Open chromatin is developmentally regulated at tDNA loci, likely reflecting translation regulation
FAIRE-seq analysis highlighted a global decrease in the levels of open chromatin in MTs compared to epimastigotes. However, we wondered whether the open chromatin profile would give us more clues about the differences in gene expression and phenotype found between life forms, especially those related to their differentiation program. Comparing all genomic features, we detected striking differences in open chromatin enrichment at the regions uncovered by the small nuclear RNAs (snRNAs) and tRNA genes. Of note, this enrichment was significantly higher (fold changes of 13.4 and 9.3 for tDNAs and snDNA, respectively) in epimastigotes than in MTs (Figure 4C and 6A-B).
Hierarchical cluster analysis of the E/MT ratio revealed that the majority of tDNAs had at least six times more open chromatin in epimastigotes than in MTs (Figure 6C, Figure S6, Table S7). Clusters were not related to the tRNA isoaceptor type or class (Figure S6B); however, their distribution reflects their location regarding the transcription direction of the adjacent PTU (Figure S6C). For example, Clusters 1 and 2 were enriched in tDNAs that were mainly located between codirectional (60% and 30%, respectively) and divergent (10% and 40%, respectively) PTUs (Figure 6D). This distribution suggests that chromatin alterations at tDNAs may affect transcription initiation at adjacent PTUs.
Finally, we addressed whether the increase in open chromatin within tDNAs would be associated with tRNA expression levels.
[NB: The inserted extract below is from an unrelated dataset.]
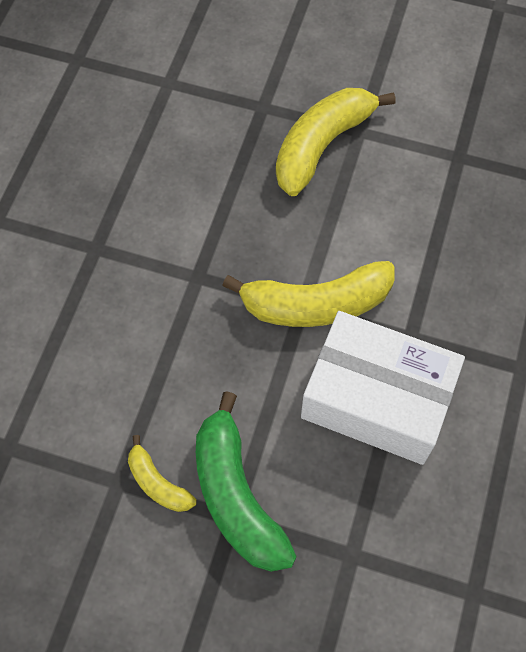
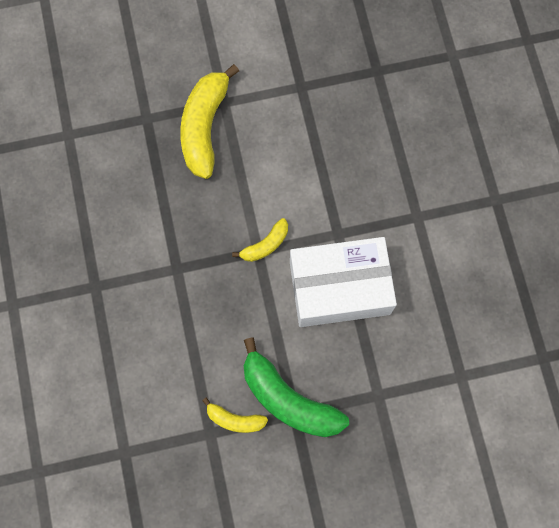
camera: 30 degrees left, 10 degrees up
yellow banana [222,261,395,327] -> yellow banana [232,218,288,262], size x0.51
Evaluation of tRNA expression by PCR is not a straightforward approach once this molecule is highly modified. Then, we evaluated tRNA expression in life forms using an RNA FISH approach. Previously, (29) showed that compared to MTs, epimastigotes have much higher amounts of tRNAs. To confirm this finding, epimastigotes and MTs were probed simultaneously using one of the four probes against 5’ and 3’ Asp and Glu tRNAs. Figures 4E and S6D indicate that tRNAs are much lower in MTs, indicating that tRNAs are approximately 50% less expressed in nonreplicative forms.